Holenderska policja poszukuje złodziei największego na świecie drewnianego chodaka, który stał w centrum wsi Enter. But był dumą Holandii. Tydzień temu zniknął bez śladu.
Wydawałoby się, że chodak, który ma ponad 4 metry długości i waży prawie dwie tony, nie mógł zniknąć jak kamfora. A jednak policji dotąd nie udało się wpaść na trop złodziei. Kradzież była o tyle łatwa, że but stał na zewnątrz i nie był w żadnej sposób zabezpieczony. Policja podejrzewa, że skradziono go dla zabawy, w ramach karnawałowych wygłupów.
Mieszkańcom Enter wcale jednak nie jest do śmiechu.
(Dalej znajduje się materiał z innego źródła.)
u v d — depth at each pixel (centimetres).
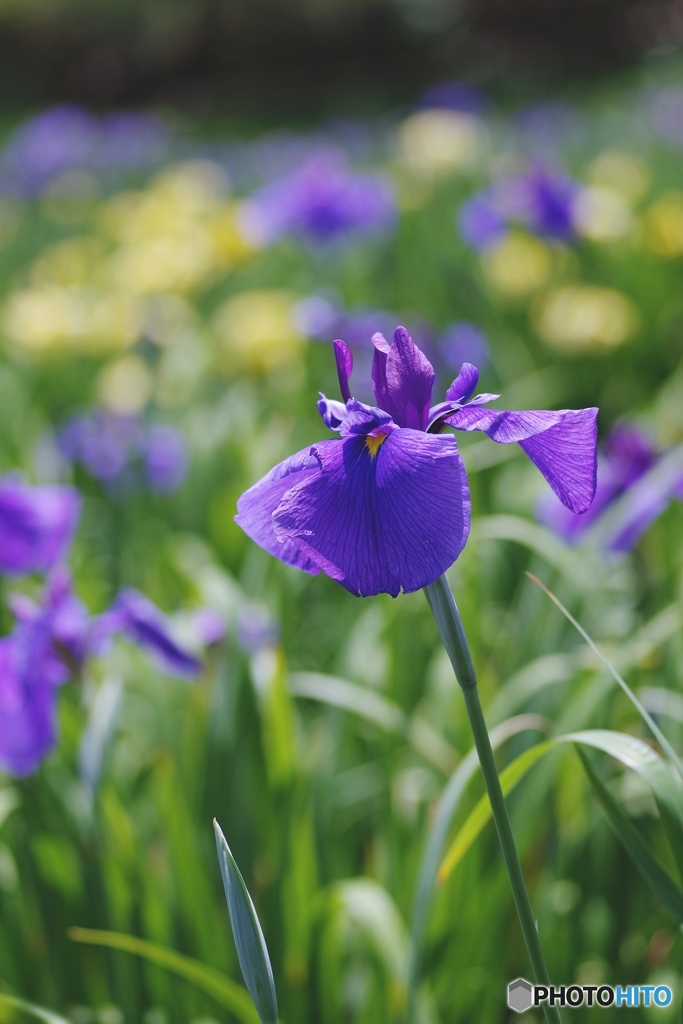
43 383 319
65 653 133
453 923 130
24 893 136
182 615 153
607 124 686
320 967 130
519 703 141
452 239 396
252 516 104
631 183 426
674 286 340
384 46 1316
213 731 136
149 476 228
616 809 112
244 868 135
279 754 134
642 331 313
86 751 131
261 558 188
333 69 1324
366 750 164
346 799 152
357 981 137
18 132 1012
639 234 344
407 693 159
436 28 1312
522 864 134
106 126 922
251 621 155
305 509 102
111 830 133
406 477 101
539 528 163
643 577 175
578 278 358
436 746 145
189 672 136
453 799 120
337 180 343
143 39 1372
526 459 223
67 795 137
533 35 1281
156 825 143
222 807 135
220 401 272
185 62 1358
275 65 1338
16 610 134
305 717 180
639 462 158
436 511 100
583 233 330
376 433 104
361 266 356
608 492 159
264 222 345
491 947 132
Ten but jest ważny dla naszego kraju, bo chodaki to symbol Holandii, a dla naszej wioski jest ważny, bo mamy tu ostatnich prawdziwych producentów tego tradycyjnego obuwia. Jest także muzeum chodaków - mówi Janeke Zwiers z centrum turystycznego Enter w rozmowie z korespondentką RMF FM Katarzyną Szymańską-Borginon.
Skradziony chodak jest największym butem wykonanym z jednego kawałka drewna. W 1991 roku trafił nawet do Księgi Rekordów Guinnessa. Chodak ma pecha, bo już raz, 15 lat temu, ukradli do dla żartu studenci. Po kilku tygodniach młodzi ludzie oddali but, ale podczas niewłaściwego transportu został trochę zniszczony. Teraz też obawiam się, że może ulec zniszczeniu - mówi Zwiers.
Holenderska policja zapowiada, że jeśli kradzież okaże się żartem, złodzieje i tak zostaną potraktowani poważnie i odpowiedzą przed sądem.